§ **Raw data**
************

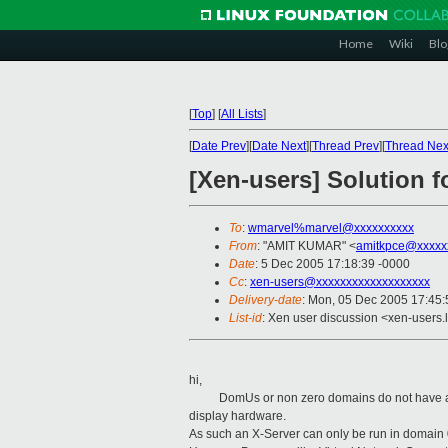
Home
Wiki
Blo
[
Top
]
[
All Lists
]
[
Date Prev
][
Date Next
][
Thread Prev
][
Thread Nex
[Xen-users] Solution 
To
:
wmarvel%marvel@xxxxxxxxxx
From
: "AMIT KUMAR" <
amitkpce@xxxxx
Date
: 5 Dec 2005 17:18:39 -0000
Cc
:
xen-users@xxxxxxxxxxxxxxxxxxx
Delivery-date
: Mon, 05 Dec 2005 17:45
List-id
: Xen user discussion <xen-users.
hi,
DomUs or non zero domains do not have access
display hardware.
As such an X-Server can only be run in domain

************

§ **Instructions for the task**
Could you arrange the text lines of the listing above as a numbered list, leaving out blank lines and the pictures?

§ **Your solution**
1. Home
2. Wiki
3. Blo
4. [
5. Top
6. ]
7. [
8. All Lists
9. ]
10. [
11. Date Prev
12. ][
13. Date Next
14. ][
15. Thread Prev
16. ][
17. Thread Nex
18. [Xen-users] Solution 
19. To
20. :
21. wmarvel%marvel@xxxxxxxxxx
22. From
23. : "AMIT KUMAR" <
24. amitkpce@xxxxx
25. Date
26. : 5 Dec 2005 17:18:39 -0000
27. Cc
28. :
29. xen-users@xxxxxxxxxxxxxxxxxxx
30. Delivery-date
31. : Mon, 05 Dec 2005 17:45
32. List-id
33. : Xen user discussion <xen-users.
34. hi,
35. DomUs or non zero domains do not have access
36. display hardware.
37. As such an X-Server can only be run in domain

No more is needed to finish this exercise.